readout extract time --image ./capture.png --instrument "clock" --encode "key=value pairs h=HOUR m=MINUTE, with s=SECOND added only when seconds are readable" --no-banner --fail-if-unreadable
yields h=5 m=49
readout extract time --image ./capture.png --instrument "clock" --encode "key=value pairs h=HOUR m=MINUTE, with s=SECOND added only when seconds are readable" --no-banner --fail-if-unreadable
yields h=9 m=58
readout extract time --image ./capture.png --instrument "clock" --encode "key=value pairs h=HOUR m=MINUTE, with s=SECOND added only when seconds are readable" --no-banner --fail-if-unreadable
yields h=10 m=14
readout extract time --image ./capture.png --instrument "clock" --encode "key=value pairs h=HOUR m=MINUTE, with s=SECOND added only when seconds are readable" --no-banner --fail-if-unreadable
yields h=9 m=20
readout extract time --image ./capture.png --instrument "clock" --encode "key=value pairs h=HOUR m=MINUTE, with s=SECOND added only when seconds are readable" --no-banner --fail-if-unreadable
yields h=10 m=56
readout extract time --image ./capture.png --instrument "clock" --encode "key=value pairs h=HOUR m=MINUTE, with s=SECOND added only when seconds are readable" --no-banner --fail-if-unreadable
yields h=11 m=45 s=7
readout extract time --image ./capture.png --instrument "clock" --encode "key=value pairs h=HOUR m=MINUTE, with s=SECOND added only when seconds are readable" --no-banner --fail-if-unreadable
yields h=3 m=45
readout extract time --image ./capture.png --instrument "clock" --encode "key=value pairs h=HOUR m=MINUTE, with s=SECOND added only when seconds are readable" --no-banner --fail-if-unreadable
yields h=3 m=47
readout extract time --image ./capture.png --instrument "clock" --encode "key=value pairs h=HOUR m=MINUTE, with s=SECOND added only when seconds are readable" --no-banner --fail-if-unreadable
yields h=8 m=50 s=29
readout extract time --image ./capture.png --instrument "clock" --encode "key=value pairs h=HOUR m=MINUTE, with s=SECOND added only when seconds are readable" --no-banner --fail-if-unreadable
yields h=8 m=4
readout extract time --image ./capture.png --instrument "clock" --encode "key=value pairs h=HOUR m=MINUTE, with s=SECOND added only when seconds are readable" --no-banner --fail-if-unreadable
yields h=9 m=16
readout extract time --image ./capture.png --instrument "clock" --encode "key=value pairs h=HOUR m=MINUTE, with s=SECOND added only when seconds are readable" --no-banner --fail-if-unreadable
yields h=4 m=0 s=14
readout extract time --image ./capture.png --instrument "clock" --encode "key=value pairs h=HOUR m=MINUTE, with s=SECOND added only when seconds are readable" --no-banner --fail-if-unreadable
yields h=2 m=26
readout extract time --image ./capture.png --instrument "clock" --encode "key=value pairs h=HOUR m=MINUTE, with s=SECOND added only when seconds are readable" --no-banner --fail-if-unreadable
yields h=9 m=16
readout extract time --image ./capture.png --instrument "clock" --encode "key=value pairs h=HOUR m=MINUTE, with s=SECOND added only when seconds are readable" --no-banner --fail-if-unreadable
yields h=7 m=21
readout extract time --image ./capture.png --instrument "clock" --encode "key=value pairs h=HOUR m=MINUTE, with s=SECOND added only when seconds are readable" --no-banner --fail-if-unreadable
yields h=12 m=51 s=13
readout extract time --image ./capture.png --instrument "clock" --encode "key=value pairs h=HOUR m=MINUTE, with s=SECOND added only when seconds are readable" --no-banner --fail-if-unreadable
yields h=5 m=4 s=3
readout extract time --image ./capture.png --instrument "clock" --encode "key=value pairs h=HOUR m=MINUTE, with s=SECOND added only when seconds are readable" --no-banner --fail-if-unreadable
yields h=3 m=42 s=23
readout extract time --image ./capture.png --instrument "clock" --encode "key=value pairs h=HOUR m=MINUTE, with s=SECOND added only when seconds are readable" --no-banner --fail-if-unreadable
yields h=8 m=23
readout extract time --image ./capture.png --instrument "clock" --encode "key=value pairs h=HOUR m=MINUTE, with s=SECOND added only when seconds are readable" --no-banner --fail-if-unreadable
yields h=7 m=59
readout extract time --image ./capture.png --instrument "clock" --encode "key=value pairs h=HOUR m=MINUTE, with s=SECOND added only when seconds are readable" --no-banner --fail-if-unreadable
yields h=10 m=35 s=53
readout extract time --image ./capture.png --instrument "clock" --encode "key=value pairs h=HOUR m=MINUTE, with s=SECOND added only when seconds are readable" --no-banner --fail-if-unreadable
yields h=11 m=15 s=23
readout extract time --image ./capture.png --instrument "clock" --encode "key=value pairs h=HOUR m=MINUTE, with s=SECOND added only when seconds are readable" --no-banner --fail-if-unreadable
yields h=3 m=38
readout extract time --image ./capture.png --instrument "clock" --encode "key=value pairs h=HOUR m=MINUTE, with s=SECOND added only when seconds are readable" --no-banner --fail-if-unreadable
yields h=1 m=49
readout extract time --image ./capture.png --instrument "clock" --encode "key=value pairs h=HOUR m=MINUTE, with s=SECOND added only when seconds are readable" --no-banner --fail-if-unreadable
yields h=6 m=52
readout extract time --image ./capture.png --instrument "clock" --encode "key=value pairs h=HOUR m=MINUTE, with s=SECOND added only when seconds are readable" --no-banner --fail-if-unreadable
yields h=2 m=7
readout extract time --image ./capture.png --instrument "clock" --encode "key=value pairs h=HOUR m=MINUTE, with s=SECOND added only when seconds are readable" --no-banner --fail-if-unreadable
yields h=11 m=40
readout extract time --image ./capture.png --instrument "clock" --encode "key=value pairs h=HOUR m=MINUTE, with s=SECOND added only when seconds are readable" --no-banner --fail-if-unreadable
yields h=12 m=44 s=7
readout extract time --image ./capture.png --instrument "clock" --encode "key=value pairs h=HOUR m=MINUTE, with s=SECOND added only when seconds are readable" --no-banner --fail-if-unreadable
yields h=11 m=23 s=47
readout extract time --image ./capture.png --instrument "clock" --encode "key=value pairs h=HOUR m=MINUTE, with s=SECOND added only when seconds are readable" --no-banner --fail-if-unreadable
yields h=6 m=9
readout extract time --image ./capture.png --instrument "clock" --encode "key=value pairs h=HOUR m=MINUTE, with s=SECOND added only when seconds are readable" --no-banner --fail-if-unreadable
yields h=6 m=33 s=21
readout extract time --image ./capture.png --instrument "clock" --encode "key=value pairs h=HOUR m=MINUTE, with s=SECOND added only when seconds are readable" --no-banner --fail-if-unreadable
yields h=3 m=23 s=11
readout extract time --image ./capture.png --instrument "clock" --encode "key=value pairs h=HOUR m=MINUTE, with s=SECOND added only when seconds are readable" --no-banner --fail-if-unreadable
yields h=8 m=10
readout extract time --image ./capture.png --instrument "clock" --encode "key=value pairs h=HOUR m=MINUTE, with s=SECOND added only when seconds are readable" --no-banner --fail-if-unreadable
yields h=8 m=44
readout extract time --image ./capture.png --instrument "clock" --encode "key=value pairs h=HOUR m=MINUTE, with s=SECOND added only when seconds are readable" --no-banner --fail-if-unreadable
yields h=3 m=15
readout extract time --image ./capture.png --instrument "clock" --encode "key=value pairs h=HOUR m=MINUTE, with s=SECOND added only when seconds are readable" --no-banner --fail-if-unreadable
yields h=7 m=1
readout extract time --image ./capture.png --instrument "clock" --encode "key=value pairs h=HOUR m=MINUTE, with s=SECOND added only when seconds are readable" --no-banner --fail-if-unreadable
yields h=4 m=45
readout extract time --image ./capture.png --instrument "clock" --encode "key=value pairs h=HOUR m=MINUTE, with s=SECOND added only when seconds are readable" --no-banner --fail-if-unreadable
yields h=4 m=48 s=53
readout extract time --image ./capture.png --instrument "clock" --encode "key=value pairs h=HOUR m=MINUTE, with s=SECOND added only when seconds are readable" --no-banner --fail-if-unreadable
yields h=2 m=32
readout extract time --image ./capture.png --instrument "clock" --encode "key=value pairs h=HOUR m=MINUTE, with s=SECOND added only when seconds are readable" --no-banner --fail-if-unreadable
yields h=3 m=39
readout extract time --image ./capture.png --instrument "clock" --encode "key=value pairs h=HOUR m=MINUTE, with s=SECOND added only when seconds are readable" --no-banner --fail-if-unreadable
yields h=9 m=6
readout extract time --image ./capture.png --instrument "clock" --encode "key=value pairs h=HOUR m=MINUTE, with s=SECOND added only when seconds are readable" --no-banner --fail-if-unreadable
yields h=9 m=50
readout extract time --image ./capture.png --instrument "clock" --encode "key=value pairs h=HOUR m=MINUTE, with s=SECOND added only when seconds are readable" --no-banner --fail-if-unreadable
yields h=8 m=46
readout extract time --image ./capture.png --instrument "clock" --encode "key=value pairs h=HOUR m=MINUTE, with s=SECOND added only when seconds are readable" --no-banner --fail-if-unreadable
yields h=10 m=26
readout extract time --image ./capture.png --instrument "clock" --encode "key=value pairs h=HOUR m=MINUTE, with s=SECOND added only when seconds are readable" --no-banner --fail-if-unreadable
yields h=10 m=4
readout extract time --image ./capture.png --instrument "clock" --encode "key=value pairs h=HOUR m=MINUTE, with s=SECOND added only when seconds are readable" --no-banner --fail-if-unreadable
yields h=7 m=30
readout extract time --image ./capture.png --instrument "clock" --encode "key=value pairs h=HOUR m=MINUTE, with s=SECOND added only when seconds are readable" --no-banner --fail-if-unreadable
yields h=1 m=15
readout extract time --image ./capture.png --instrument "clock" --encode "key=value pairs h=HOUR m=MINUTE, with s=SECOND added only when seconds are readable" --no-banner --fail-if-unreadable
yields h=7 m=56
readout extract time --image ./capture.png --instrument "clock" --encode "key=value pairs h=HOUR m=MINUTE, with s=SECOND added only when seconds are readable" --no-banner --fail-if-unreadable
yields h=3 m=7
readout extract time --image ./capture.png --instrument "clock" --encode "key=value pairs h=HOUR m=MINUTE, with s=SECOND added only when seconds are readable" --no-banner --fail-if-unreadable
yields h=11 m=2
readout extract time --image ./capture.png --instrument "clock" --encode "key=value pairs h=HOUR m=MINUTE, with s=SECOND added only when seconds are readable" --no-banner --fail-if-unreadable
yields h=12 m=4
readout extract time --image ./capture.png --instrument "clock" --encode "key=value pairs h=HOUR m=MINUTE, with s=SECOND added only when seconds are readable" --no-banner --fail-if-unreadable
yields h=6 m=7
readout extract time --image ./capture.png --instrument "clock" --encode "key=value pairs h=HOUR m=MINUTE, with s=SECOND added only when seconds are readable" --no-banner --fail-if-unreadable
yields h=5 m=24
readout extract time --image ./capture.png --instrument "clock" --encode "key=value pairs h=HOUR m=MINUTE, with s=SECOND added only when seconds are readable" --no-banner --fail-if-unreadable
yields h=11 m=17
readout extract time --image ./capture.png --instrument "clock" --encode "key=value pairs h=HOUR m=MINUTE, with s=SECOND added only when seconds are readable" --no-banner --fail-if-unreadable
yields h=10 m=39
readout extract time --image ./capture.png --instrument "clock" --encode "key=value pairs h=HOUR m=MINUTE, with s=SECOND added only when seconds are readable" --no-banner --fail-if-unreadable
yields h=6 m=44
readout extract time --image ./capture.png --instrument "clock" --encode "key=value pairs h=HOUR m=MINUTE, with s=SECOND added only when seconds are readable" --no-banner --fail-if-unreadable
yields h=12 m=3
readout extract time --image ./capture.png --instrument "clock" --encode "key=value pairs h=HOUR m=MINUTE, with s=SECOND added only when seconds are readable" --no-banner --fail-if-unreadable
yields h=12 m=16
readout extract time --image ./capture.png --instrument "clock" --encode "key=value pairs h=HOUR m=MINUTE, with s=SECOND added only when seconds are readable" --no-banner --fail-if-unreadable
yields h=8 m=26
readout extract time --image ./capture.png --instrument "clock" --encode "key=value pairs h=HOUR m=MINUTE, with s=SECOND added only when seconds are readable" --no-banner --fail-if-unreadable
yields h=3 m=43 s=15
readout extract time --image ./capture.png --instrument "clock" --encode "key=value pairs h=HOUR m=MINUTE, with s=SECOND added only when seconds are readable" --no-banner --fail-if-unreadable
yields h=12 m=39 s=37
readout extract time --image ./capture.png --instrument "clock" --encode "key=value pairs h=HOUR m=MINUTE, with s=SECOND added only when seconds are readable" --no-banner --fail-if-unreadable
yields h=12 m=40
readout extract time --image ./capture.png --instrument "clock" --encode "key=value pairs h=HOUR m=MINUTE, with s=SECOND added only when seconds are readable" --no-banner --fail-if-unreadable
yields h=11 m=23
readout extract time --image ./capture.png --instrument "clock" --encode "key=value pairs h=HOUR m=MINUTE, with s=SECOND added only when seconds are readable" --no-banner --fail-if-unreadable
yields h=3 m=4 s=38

════════

Requirements
Please reproduce the records from their start through the line containing "yields h=5 m=49", inclusive, changing "clock" to "watch" and leaving everything else as it is. Return only those lines.

Solution to the exercise
readout extract time --image ./capture.png --instrument "watch" --encode "key=value pairs h=HOUR m=MINUTE, with s=SECOND added only when seconds are readable" --no-banner --fail-if-unreadable
yields h=5 m=49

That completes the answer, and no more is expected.